Im Rahmen meiner Interviews mit ehemaligen Soldaten des 2. Weltkriegs war eine der ersten Fragen die nach einem beeindruckenden Erlebnis im Zusammenhang mit dem Zweiten Weltkrieg.
Erstaunlicherweise berichteten trotz der gezielten Frage nur zwei von 12 Teilnehmern über ein einzelnes Erlebnis. Diese beiden erzählten über eine bestimmte Situation, in der sie verwundet wurden und sich in großer Gefahr befanden. Fast alle anderen erzählten eine lange Geschichte mit mehreren Ereignissen, die mit dem Zeitpunkt ihrer Einberufung begann und bis zum Ende des Kriegs ging. Darunter berichteten drei der Befragten hauptsächlich über ihre Zeit in sowjetischer Kriegsgefangenschaft.
Im Laufe der Interviews war ich dadurch zunächst stark verunsichert und glaubte an einen Fehler in meinem Interviewfragebogen oder der Gesprächstechnik. Diese Art Gespräch kannte ich bislang nur aus der eigenen Familie. Erst mein wissenschaftlicher Betreuer konnte mich beruhigen und mir versichern, dass alles so in Ordnung sei.

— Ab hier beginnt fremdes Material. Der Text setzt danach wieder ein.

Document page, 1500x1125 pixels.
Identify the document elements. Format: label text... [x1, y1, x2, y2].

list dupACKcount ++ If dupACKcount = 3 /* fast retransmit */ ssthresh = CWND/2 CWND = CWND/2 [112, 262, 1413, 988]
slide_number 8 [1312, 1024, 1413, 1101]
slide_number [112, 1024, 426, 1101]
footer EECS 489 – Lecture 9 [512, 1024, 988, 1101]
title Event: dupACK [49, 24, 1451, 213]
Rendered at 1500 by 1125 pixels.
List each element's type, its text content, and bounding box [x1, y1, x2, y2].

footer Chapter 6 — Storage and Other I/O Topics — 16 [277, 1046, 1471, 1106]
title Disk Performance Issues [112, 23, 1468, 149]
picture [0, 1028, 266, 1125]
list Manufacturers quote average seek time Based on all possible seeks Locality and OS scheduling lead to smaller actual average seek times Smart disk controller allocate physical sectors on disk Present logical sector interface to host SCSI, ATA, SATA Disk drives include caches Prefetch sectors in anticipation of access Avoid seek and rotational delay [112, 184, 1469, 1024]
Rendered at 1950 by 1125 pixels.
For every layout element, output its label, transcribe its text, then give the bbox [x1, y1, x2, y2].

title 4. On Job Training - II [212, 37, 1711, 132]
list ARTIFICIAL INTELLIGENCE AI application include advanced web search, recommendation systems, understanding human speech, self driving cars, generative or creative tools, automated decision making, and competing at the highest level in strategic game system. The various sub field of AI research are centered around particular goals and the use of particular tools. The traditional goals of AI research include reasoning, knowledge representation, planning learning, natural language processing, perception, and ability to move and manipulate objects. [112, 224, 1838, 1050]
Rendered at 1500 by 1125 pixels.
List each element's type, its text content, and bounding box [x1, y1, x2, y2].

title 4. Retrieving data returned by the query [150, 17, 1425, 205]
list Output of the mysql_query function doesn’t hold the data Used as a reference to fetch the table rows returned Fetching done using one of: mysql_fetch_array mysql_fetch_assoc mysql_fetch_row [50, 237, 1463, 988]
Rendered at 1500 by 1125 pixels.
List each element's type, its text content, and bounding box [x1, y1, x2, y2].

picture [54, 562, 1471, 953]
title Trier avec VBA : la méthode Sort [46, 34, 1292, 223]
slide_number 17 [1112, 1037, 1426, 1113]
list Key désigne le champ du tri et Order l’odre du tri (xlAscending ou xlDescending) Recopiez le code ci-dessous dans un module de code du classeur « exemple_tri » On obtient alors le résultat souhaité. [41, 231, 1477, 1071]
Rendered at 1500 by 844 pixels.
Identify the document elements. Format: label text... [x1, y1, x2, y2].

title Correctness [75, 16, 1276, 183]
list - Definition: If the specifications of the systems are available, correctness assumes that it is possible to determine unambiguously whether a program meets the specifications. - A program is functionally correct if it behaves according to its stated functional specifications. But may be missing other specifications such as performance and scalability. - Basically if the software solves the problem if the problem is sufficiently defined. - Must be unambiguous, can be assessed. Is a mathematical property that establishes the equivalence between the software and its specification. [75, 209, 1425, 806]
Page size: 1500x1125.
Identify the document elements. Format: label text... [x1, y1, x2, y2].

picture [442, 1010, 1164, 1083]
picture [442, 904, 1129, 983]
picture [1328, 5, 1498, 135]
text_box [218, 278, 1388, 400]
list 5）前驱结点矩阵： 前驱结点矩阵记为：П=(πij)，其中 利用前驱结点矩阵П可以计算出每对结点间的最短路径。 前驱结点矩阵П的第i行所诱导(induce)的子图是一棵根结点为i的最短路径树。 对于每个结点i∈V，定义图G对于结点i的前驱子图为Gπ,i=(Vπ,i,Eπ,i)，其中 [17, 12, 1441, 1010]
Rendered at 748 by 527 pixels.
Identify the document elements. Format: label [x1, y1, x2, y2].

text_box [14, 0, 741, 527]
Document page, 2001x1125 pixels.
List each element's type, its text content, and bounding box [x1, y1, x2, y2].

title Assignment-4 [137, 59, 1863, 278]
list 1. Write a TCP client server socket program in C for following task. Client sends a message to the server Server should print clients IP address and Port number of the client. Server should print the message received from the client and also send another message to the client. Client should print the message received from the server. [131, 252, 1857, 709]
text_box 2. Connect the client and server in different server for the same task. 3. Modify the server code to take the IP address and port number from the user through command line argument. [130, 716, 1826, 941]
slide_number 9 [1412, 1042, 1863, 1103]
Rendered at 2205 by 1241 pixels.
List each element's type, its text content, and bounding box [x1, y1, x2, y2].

Neben den beiden erwarteten einschneidenden und mit Sicherheit traumatisierenden Erlebnissen waren es also überwiegend die längerfristigen existentiellen Bedrohungen, welche die Soldaten nachhaltig „beeindruckt“ und geprägt haben. Diese Bedrohungen konnten in den Erzählungen nicht auf einzelne Erlebnisse reduziert werden.
Eindrückliche Beispiele dafür sind:
– extreme Mangelversorgung, Unterernährung und nahezu fehlende medizinische Versorgung in sowjetischer Kriegsgefangenschaft über mehrere Jahre hinweg. Zwei meiner drei Interviewpartner wurden wegen den Folgen chronischer Unterernährung aus der sowjetischen Gefangenschaft entlassen.
– Rückzugsbewegungen am Ende des Krieges, in denen die Teilnehmer auf deutscher Seite eine sehr schlechte Versorgung mit Ausrüstung und Munition erlebten
„mit Gewehren gegen Panzer“,
„wir sind weggelaufen wie die Hasen“.
Die Erzählenden berichteten davon meistens sehr gefasst, sachlich und in chronologischer Abfolge. Ob den Erzählenden klar war, wie diese Erlebnisse ihre Persönlichkeit geprägt haben, blieb meist offen. Mit den psychischen und körperlichen Folgen derartiger Erlebnisse wird sich ein späterer Beitrag befassen.